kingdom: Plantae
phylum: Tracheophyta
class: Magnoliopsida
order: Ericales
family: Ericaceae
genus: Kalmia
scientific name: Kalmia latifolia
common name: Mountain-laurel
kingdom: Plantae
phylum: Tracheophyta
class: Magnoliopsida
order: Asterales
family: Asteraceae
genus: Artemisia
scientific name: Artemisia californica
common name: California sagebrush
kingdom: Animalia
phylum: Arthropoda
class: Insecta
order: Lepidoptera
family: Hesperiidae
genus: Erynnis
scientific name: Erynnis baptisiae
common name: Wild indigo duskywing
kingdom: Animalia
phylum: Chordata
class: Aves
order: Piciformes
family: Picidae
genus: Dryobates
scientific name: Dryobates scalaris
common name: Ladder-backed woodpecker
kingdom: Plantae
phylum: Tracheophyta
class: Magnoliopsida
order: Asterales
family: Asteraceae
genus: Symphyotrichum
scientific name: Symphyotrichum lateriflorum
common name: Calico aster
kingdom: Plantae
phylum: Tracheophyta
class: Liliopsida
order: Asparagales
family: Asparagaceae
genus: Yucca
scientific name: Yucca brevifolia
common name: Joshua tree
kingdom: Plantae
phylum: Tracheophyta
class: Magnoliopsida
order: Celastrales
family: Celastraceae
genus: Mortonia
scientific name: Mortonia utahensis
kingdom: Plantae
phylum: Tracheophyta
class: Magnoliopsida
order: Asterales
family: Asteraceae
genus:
####
#### SHORT EXERCISE:
Revise these lines so that "common name" reads "vernacular name" wherever it occurs, leaving everything else unchanged.

#### RESULT FOR THIS TASK:
kingdom: Plantae
phylum: Tracheophyta
class: Magnoliopsida
order: Ericales
family: Ericaceae
genus: Kalmia
scientific name: Kalmia latifolia
vernacular name: Mountain-laurel
kingdom: Plantae
phylum: Tracheophyta
class: Magnoliopsida
order: Asterales
family: Asteraceae
genus: Artemisia
scientific name: Artemisia californica
vernacular name: California sagebrush
kingdom: Animalia
phylum: Arthropoda
class: Insecta
order: Lepidoptera
family: Hesperiidae
genus: Erynnis
scientific name: Erynnis baptisiae
vernacular name: Wild indigo duskywing
kingdom: Animalia
phylum: Chordata
class: Aves
order: Piciformes
family: Picidae
genus: Dryobates
scientific name: Dryobates scalaris
vernacular name: Ladder-backed woodpecker
kingdom: Plantae
phylum: Tracheophyta
class: Magnoliopsida
order: Asterales
family: Asteraceae
genus: Symphyotrichum
scientific name: Symphyotrichum lateriflorum
vernacular name: Calico aster
kingdom: Plantae
phylum: Tracheophyta
class: Liliopsida
order: Asparagales
family: Asparagaceae
genus: Yucca
scientific name: Yucca brevifolia
vernacular name: Joshua tree
kingdom: Plantae
phylum: Tracheophyta
class: Magnoliopsida
order: Celastrales
family: Celastraceae
genus: Mortonia
scientific name: Mortonia utahensis
kingdom: Plantae
phylum: Tracheophyta
class: Magnoliopsida
order: Asterales
family: Asteraceae
genus:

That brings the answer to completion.